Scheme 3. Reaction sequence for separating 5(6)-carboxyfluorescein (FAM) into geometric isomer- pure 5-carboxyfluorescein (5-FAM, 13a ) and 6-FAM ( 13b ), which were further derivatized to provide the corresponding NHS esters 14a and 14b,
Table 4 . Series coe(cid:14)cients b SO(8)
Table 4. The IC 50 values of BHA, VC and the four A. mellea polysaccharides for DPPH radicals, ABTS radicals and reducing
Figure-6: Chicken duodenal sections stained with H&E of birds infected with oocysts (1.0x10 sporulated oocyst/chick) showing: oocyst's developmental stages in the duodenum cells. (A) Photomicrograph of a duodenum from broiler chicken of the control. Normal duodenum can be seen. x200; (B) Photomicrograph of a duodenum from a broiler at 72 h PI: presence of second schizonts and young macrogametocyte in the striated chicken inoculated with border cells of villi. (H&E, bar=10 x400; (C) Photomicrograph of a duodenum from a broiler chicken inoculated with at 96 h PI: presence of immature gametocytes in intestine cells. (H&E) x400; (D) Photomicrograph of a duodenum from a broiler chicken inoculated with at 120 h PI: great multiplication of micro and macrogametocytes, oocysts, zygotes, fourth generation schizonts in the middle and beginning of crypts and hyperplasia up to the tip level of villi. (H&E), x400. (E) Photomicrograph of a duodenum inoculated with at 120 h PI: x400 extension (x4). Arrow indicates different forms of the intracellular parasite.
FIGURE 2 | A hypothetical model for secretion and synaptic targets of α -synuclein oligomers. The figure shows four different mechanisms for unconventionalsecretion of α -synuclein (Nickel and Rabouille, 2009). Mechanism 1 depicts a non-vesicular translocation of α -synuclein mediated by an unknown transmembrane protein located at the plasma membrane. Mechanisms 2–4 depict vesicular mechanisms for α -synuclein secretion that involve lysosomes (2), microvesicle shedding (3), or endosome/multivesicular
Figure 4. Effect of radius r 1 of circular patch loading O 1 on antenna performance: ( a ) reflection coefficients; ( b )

_ _ _

• [Required work] Once you have read the listing, retype it in full, word for word.

• [Answer]
Scheme 3. Reaction sequence for separating 5(6)-carboxyfluorescein (FAM) into geometric isomer- pure 5-carboxyfluorescein (5-FAM, 13a ) and 6-FAM ( 13b ), which were further derivatized to provide the corresponding NHS esters 14a and 14b,
Table 4 . Series coe(cid:14)cients b SO(8)
Table 4. The IC 50 values of BHA, VC and the four A. mellea polysaccharides for DPPH radicals, ABTS radicals and reducing
Figure-6: Chicken duodenal sections stained with H&E of birds infected with oocysts (1.0x10 sporulated oocyst/chick) showing: oocyst's developmental stages in the duodenum cells. (A) Photomicrograph of a duodenum from broiler chicken of the control. Normal duodenum can be seen. x200; (B) Photomicrograph of a duodenum from a broiler at 72 h PI: presence of second schizonts and young macrogametocyte in the striated chicken inoculated with border cells of villi. (H&E, bar=10 x400; (C) Photomicrograph of a duodenum from a broiler chicken inoculated with at 96 h PI: presence of immature gametocytes in intestine cells. (H&E) x400; (D) Photomicrograph of a duodenum from a broiler chicken inoculated with at 120 h PI: great multiplication of micro and macrogametocytes, oocysts, zygotes, fourth generation schizonts in the middle and beginning of crypts and hyperplasia up to the tip level of villi. (H&E), x400. (E) Photomicrograph of a duodenum inoculated with at 120 h PI: x400 extension (x4). Arrow indicates different forms of the intracellular parasite.
FIGURE 2 | A hypothetical model for secretion and synaptic targets of α -synuclein oligomers. The figure shows four different mechanisms for unconventionalsecretion of α -synuclein (Nickel and Rabouille, 2009). Mechanism 1 depicts a non-vesicular translocation of α -synuclein mediated by an unknown transmembrane protein located at the plasma membrane. Mechanisms 2–4 depict vesicular mechanisms for α -synuclein secretion that involve lysosomes (2), microvesicle shedding (3), or endosome/multivesicular
Figure 4. Effect of radius r 1 of circular patch loading O 1 on antenna performance: ( a ) reflection coefficients; ( b )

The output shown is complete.